Israel's head of state meets leader of the Catholic Church where they discussed the need to build “greater mutual trust” between Israelis and Palestinians

President Rivlin meeting the pop. Credit: President Rivlin on Twitter
President Rivlin meeting the pop. Credit: President Rivlin on Twitter

 Israeli President Reuven Rivlin at a private audience Thursday with Pope Francis emphasised that his country has “full freedom of worship for all religions in all holy places.”

At their Vatican meeting, the pope and Rivlin also discussed the need to build “greater mutual trust” between Israelis and Palestinians as a basis to resume negotiations and reach a just accord.

A Vatican statement said they spoke about “the importance of building greater mutual trust in view of the resumption of negotiations between Israelis and Palestinians so as to reach an accord respecting the legitimate aspirations of both peoples.”

They also discussed “the Jerusalem question, in its religious and human dimension for Jews, Christians and Muslims, as well as the importance of safeguarding its identity and vocation as City of Peace.”

Rivlin said during the meeting, according to a statement from his office, that “Jerusalem has been a holy city for the three monotheistic religions for centuries. For the Jewish people, Jerusalem has been the spiritual center since the days of the First Temple over 3,000 years ago, but it is also a microcosm of our ability to live together.”

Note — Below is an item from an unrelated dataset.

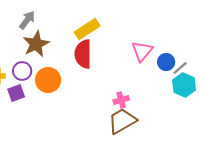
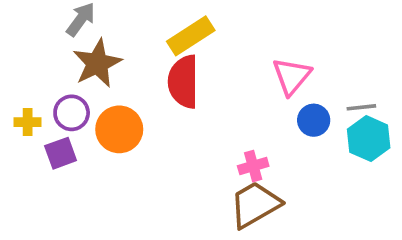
blue circle: (166, 62) -> (314, 120), moved
gray line: (180, 68) -> (361, 107), turned 35

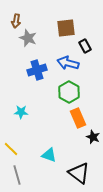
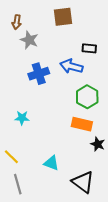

He told the pope that Israel would not “stand by” if Hamas continued to send rockets into Israeli territory.

“Israel does not want escalation or to hurt innocent civilians, but will not stand by while Hamas undermines stability and our civilians are harmed,” Rivlin said.

Rivlin and Francis also reflected on positive developments in relations between Israel and the Holy See in the 25 years since the establishment of formal ties in December 1993.

The Israeli president, who had first met with Francis in 2015, thanked the pope for his firm stand against antisemitism, saying the pontiff’s condemnation and definition of antisemitic acts as anti-Christian “are a significant step in the ongoing fight to stamp it out.” Last week, Francis met with a delegation of Jews from the Caucasus and said antisemitism contradicted the Catholic faith.

Following the audience with the pope, Rivlin met with Cardinal Secretary of State Pietro Parolin. He is scheduled to meet Friday with the president of Italy, Sergio Mattarella, and its prime minister, Giuseppe Conta.